From Canada to Korea, passing through Mexico and France, Damian invites us to think outside the box. It softens the minds and thus struggles, actively, through beauty, against the misunderstanding often felt when confronting the other’s differences.
Through the emotion that the images convey, the viewer is brought back to his own intimacy. What is more intimate and more common to all human beings than an emotion? Intimate experiences have no category. Whether male or female, old or young, large or small, homosexual, heterosexual, bisexual, cissexual or transsexual, the intimacy of emotion is the common factor to each individual. It is through this uniqueness that Damian brings the differences closer together and proves at the same time that there are as many labels as there are experiences, when one refers to what is felt instead what is labelled.

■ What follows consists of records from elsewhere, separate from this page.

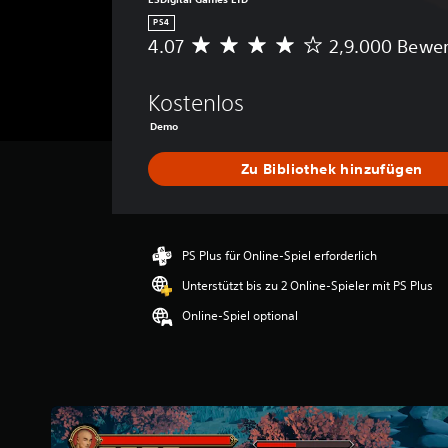
PS4
4.07
2,9.000 Bewe
D
u
r
Kostenlos
c
h
Demo
s
c
Zu Bibliothek hinzufügen
h
n
i
t
PS Plus für Online-Spiel erforderlich
t
l
Unterstützt bis zu 2 Online-Spieler mit PS Plus
i
c
Online-Spiel optional
h
e
B
e
w
e
r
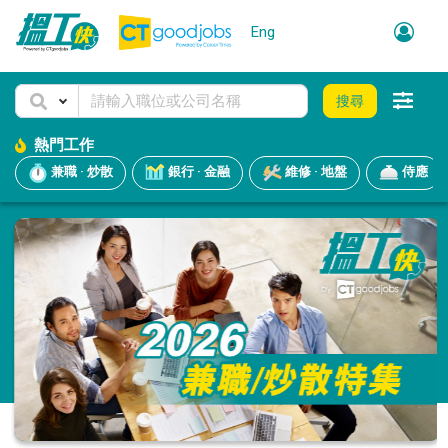
Eng
搜尋
熱門工作
兼職 · 炒散
銀行 · 金融
維修 · 地盤
侍應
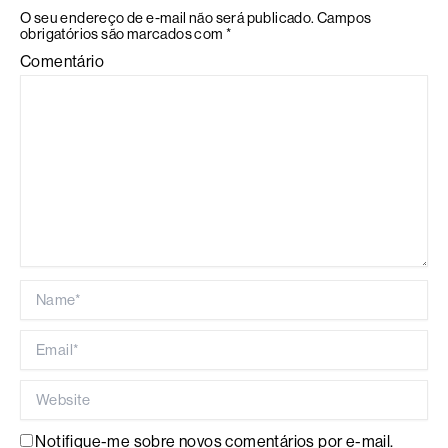
O seu endereço de e-mail não será publicado.
Campos
obrigatórios são marcados com
*
Comentário
Name*
Email*
Website
Notifique-me sobre novos comentários por e-mail.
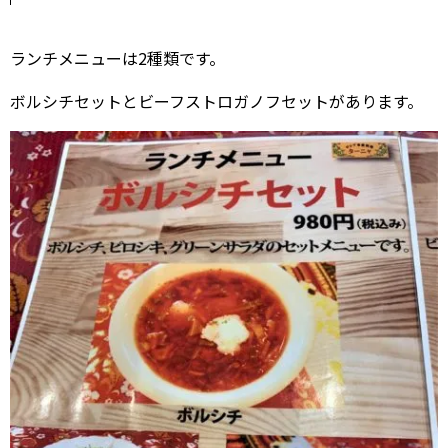
ランチメニューは2種類です。
ボルシチセットとビーフストロガノフセットがあります。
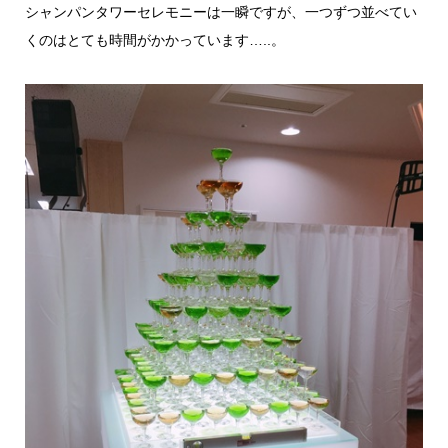
シャンパンタワーセレモニーは一瞬ですが、一つずつ並べてい
くのはとても時間がかかっています…..。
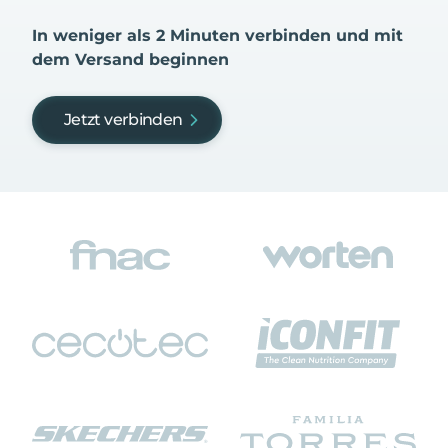
In weniger als 2 Minuten verbinden und mit
dem Versand beginnen
Jetzt verbinden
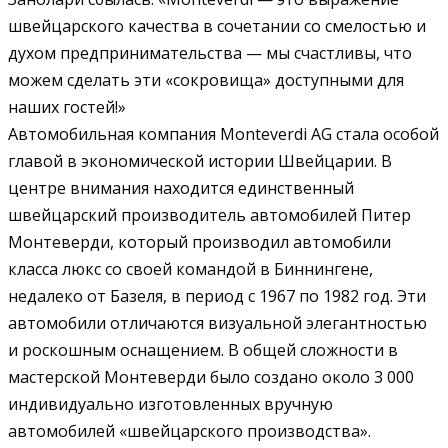
швейцарского качества в сочетании со смелостью и
духом предпринимательства — мы счастливы, что
можем сделать эти «сокровища» доступными для
наших гостей!»
Автомобильная компания Monteverdi AG стала особой
главой в экономической истории Швейцарии. В
центре внимания находится единственный
швейцарский производитель автомобилей Питер
Монтеверди, который производил автомобили
класса люкс со своей командой в Биннингене,
недалеко от Базеля, в период с 1967 по 1982 год. Эти
автомобили отличаются визуальной элегантностью
и роскошным оснащением. В общей сложности в
мастерской Монтеверди было создано около 3 000
индивидуально изготовленных вручную
автомобилей «швейцарского производства».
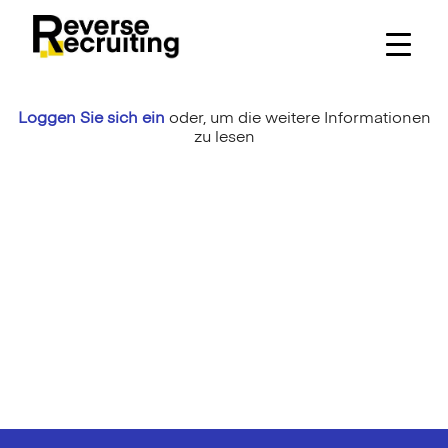
Skip
to
content
Loggen Sie sich ein
oder,
um die weitere Informationen
zu lesen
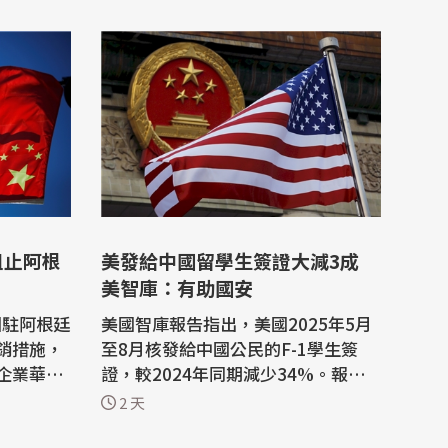
阻止阿根
美發給中國留學生簽證大減3成
美智庫：有助國安
國駐阿根廷
美國智庫報告指出，美國2025年5月
銷措施，
至8月核發給中國公民的F-1學生簽
企業華為
證，較2024年同期減少34%。報告
舉是對國家主
認為，減少中國留學生有助降低技術
2 天
外流風險，維護美國國家安全。 美國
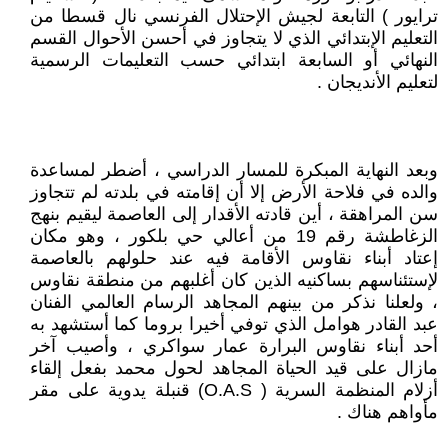
ترايور ) التابعة لجيش الإحتلال الفرنسي نال قسطا من
التعليم الإبتدائي الذي لا يتجاوز في أحسن الأحوال القسم
النهائي أو السابعة ابتدائي حسب التعليمات الرسمية
لتعليم الأنديجان .
وبعد النهاية المبكرة للمسار الدراسي ، أضطر لمساعدة
والده في فلاحة الأرض إلا أن إقامته في بلدته لم تتجاوز
سن المراهقة ، أين قادته الأقدار إلى العاصمة ليقيم بنهج
الزغاطشة رقم 19 من أعالي حي بلكور ، وهو مكان
إعتاد أبناء نقاوس الأقامة فيه عند حلولهم بالعاصمة
لإستئناسهم بساكنيه الذين كان أغلبهم من منطقة نقاوس
، ولعلنا نذكر من بينهم المجاهد الرسام العالمي الفنان
عبد القادر هوامل الذي توفي أخيرا بروما كما أستشهد به
أحد أبناء نقاوس البرارة عمار سواكري ، وأصيب آخر
مازال على قيد الحياة المجاهد لحول محمد بفعل إلقاء
أزلام المنظمة السرية ( O.A.S) قنبلة يدوية على مقر
مأواهم هناك .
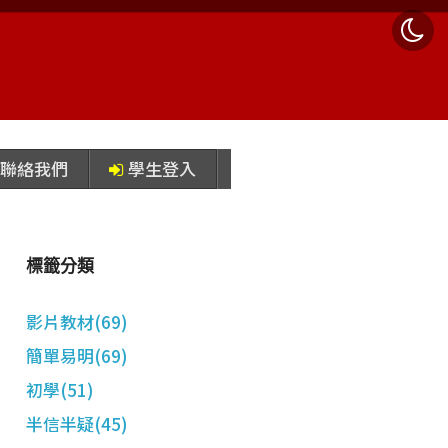
聯絡我們
學生登入
標籤分類
影片教材(69)
簡單易明(69)
初學(51)
半信半疑(45)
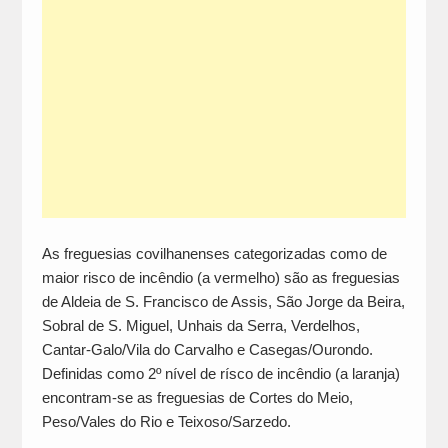
As freguesias covilhanenses categorizadas como de
maior risco de incêndio (a vermelho) são as freguesias
de Aldeia de S. Francisco de Assis, São Jorge da Beira,
Sobral de S. Miguel, Unhais da Serra, Verdelhos,
Cantar-Galo/Vila do Carvalho e Casegas/Ourondo.
Definidas como 2º nível de rísco de incêndio (a laranja)
encontram-se as freguesias de Cortes do Meio,
Peso/Vales do Rio e Teixoso/Sarzedo.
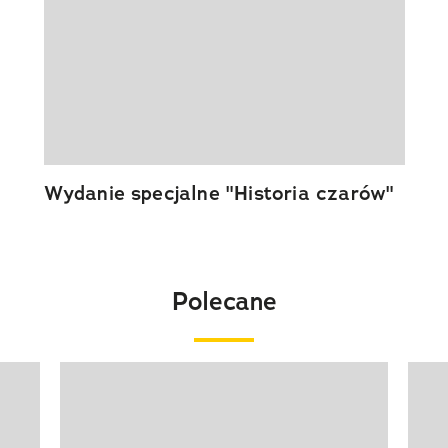
Wydanie specjalne "Historia czarów"
Polecane
Pokazywanie elementu 1 z 20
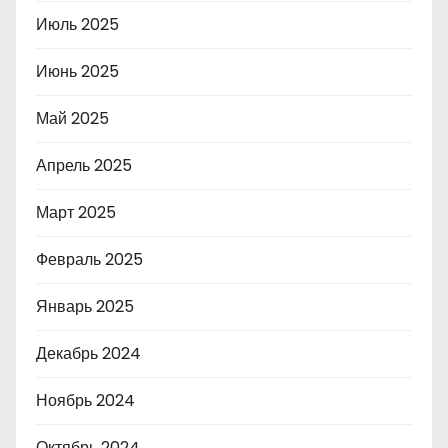
Июль 2025
Июнь 2025
Май 2025
Апрель 2025
Март 2025
Февраль 2025
Январь 2025
Декабрь 2024
Ноябрь 2024
Октябрь 2024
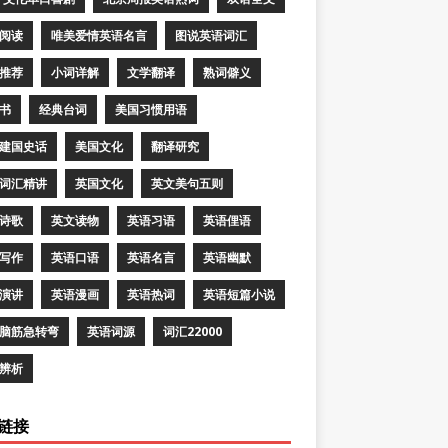
阅读
唯美爱情英语名言
图说英语词汇
推荐
小词详解
文学翻译
熟词僻义
书
经典台词
美国习惯用语
建国史话
美国文化
翻译研究
词汇精讲
英国文化
英文美句五则
诗歌
英文读物
英语习语
英语俚语
写作
英语口语
英语名言
英语幽默
演讲
英语漫画
英语热词
英语短篇小说
脑筋急转弯
英语词源
词汇22000
辨析
链接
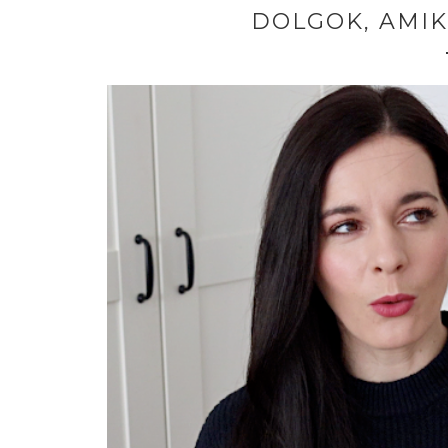
DOLGOK, AMI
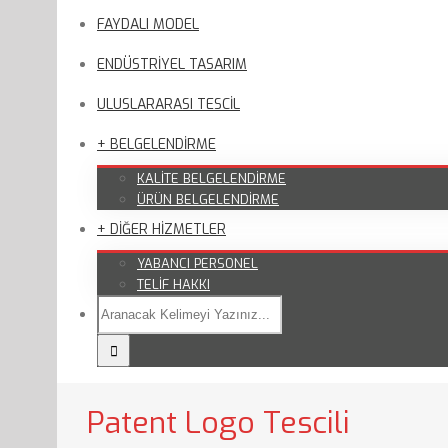
FAYDALI MODEL
ENDÜSTRİYEL TASARIM
ULUSLARARASI TESCİL
+ BELGELENDİRME
KALİTE BELGELENDİRME
ÜRÜN BELGELENDİRME
+ DİĞER HİZMETLER
YABANCI PERSONEL
TELİF HAKKI
Patent Logo Tescili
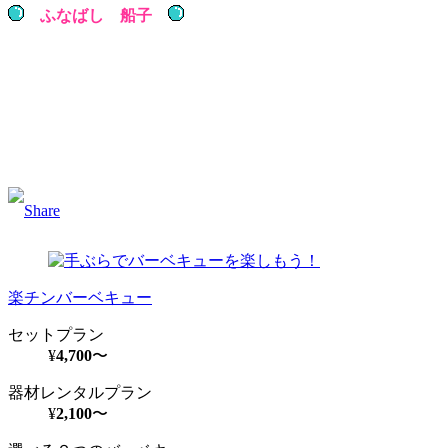
ふなばし 船子
Facebook
Twitter
Email
楽チンバーベキュー
セットプラン
¥
4,700
〜
器材レンタルプラン
¥
2,100
〜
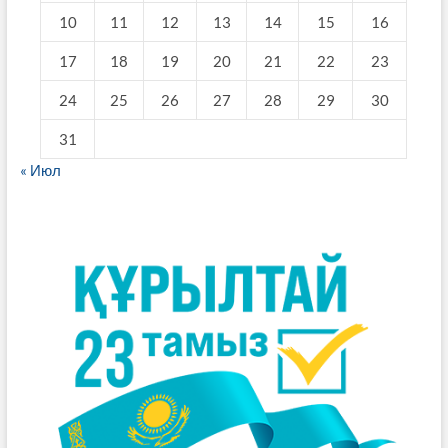
10
11
12
13
14
15
16
17
18
19
20
21
22
23
24
25
26
27
28
29
30
31
« Июл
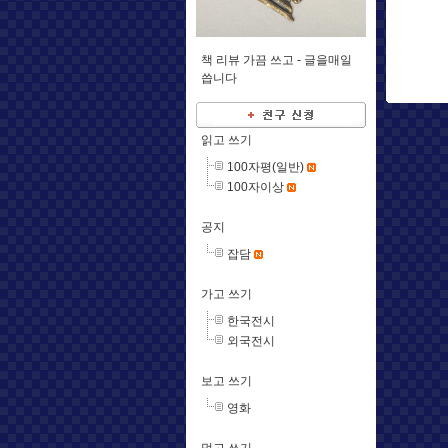
책 리뷰 가끔 쓰고 -
글을매일
씁니다
읽고 쓰기
100자평(일반)
100자이상
공지
잡담
가고 쓰기
한국전시
외국전시
보고 쓰기
영화
먹고 쓰기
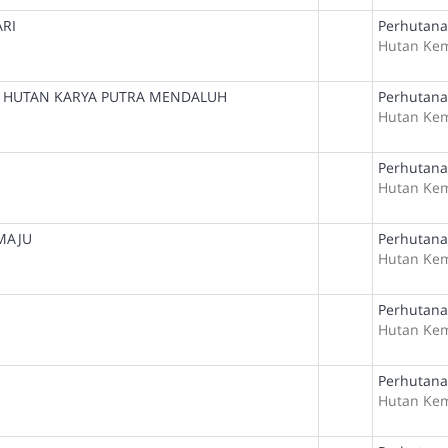
RI
Perhutana
Hutan Ke
I HUTAN KARYA PUTRA MENDALUH
Perhutana
Hutan Ke
Perhutana
Hutan Ke
MAJU
Perhutana
Hutan Ke
Perhutana
Hutan Ke
Perhutana
Hutan Ke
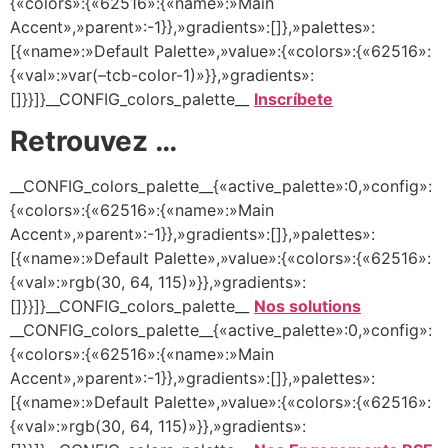
{«colors»:{«62516»:{«name»:»Main
Accent»,»parent»:-1}},»gradients»:[]},»palettes»:
[{«name»:»Default Palette»,»value»:{«colors»:{«62516»:
{«val»:»var(–tcb-color-1)»}},»gradients»:
[]}}]}__CONFIG_colors_palette__
Inscríbete
Retrouvez …
__CONFIG_colors_palette__{«active_palette»:0,»config»:
{«colors»:{«62516»:{«name»:»Main
Accent»,»parent»:-1}},»gradients»:[]},»palettes»:
[{«name»:»Default Palette»,»value»:{«colors»:{«62516»:
{«val»:»rgb(30, 64, 115)»}},»gradients»:
[]}}]}__CONFIG_colors_palette__
Nos solutions
__CONFIG_colors_palette__{«active_palette»:0,»config»:
{«colors»:{«62516»:{«name»:»Main
Accent»,»parent»:-1}},»gradients»:[]},»palettes»:
[{«name»:»Default Palette»,»value»:{«colors»:{«62516»:
{«val»:»rgb(30, 64, 115)»}},»gradients»:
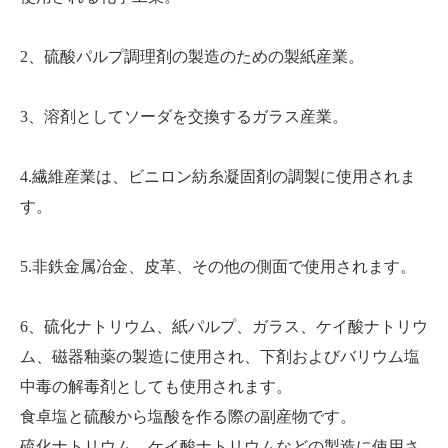
2、硫酸パルプ調理剤の製造のための製紙産業。
3、溶剤としてソーダを交換するガラス産業。
4.繊維産業は、ビニロン紡糸凝固剤の調製に使用されま
す。
5.非鉄金属冶金、皮革、その他の側面で使用されます。
6、硫化ナトリウム、紙パルプ、ガラス、ケイ酸ナトリウ
ム、磁器釉薬の製造に使用され、下剤およびバリウム塩
中毒の解毒剤としても使用されます。
食卓塩と硫酸から塩酸を作る際の副産物です。
硫化ナトリウム、ケイ酸ナトリウムなどの製造に使用さ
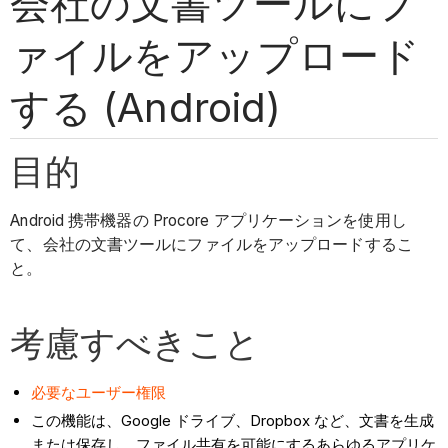
会社の文書ツールにフ
ァイルをアップロード
する (Android)
目的
Android 携帯機器の Procore アプリケーションを使用し
て、会社の文書ツールにファイルをアップロードするこ
と。
考慮すべきこと
必要なユーザー権限
この機能は、Google ドライブ、Dropbox など、文書を生成
または保存し、ファイル共有を可能にするあらゆるアプリケ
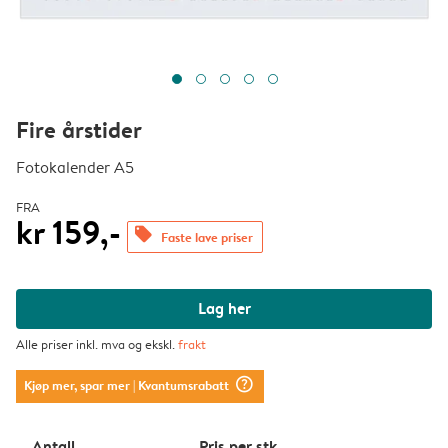
Fire årstider
Fotokalender A5
FRA
kr 159,-
offers
Faste lave priser
Lag her
Alle priser inkl. mva og ekskl.
frakt
question_mark_circle
Kjøp mer, spar mer
| Kvantumsrabatt
Antall
Pris per stk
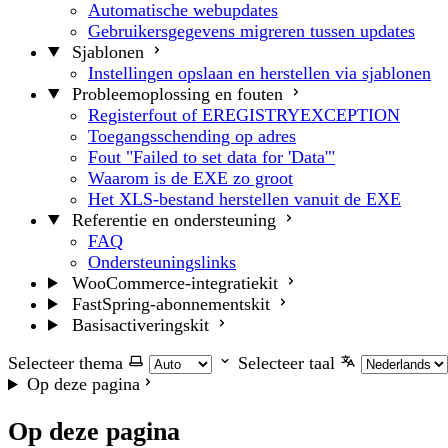
Automatische webupdates
Gebruikersgegevens migreren tussen updates
Sjablonen
Instellingen opslaan en herstellen via sjablonen
Probleemoplossing en fouten
Registerfout of EREGISTRYEXCEPTION
Toegangsschending op adres
Fout "Failed to set data for 'Data'"
Waarom is de EXE zo groot
Het XLS-bestand herstellen vanuit de EXE
Referentie en ondersteuning
FAQ
Ondersteuningslinks
WooCommerce-integratiekit
FastSpring-abonnementskit
Basisactiveringskit
Selecteer thema
Selecteer taal
Op deze pagina
Op deze pagina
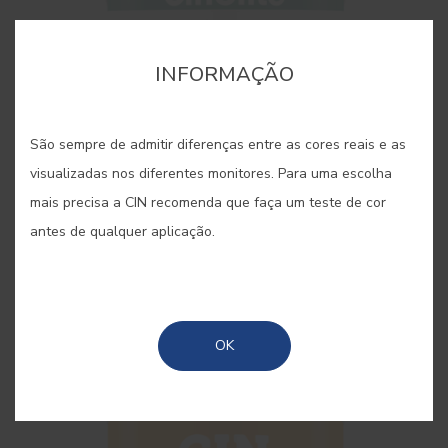
INFORMAÇÃO
São sempre de admitir diferenças entre as cores reais e as
visualizadas nos diferentes monitores. Para uma escolha
mais precisa a CIN recomenda que faça um teste de cor
antes de qualquer aplicação.
Primário Cinolite
Primário de Pliolite®
OK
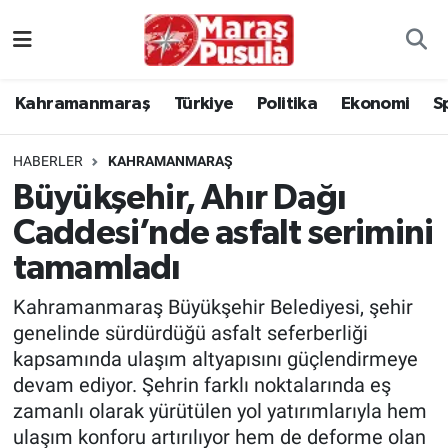
Kahramanmaraş
İstanbul Nöbetçi Eczaneler
Kahramanmaraş
Türkiye
Politika
Ekonomi
S
genel
İstanbul Hava Durumu
HABERLER
KAHRAMANMARAŞ
Türkiye
İstanbul Namaz Vakitleri
Büyükşehir, Ahır Dağı
Caddesi’nde asfalt serimini
Politika
İstanbul Trafik Yoğunluk Haritası
tamamladı
Ekonomi
Süper Lig Puan Durumu ve Fikstür
Kahramanmaraş Büyükşehir Belediyesi, şehir
Spor
Tüm Manşetler
genelinde sürdürdüğü asfalt seferberliği
kapsamında ulaşım altyapısını güçlendirmeye
Kültür Sanat
Son Dakika Haberleri
devam ediyor. Şehrin farklı noktalarında eş
zamanlı olarak yürütülen yol yatırımlarıyla hem
Sağlık
Haber Arşivi
ulaşım konforu artırılıyor hem de deforme olan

Mariette has a master degree in anthropology from the University of Montreal. She teaches yoga enlined with the philosophy of non dual tantric saivaism from Kasmir. She is regularly travelling to India to follow up her research on esoteric traditions from the Tantras.

Mariette est diplômée d’un master en anthropologie de l’Université de Montréal. Elle enseigne le yoga dans la ligne de la philosophie du sivaisme tantric non-duel du Cachemire. Elle voyage régulièrement en Inde pour poursuivre ses recherches sur les traditions ésotériques des Tantra.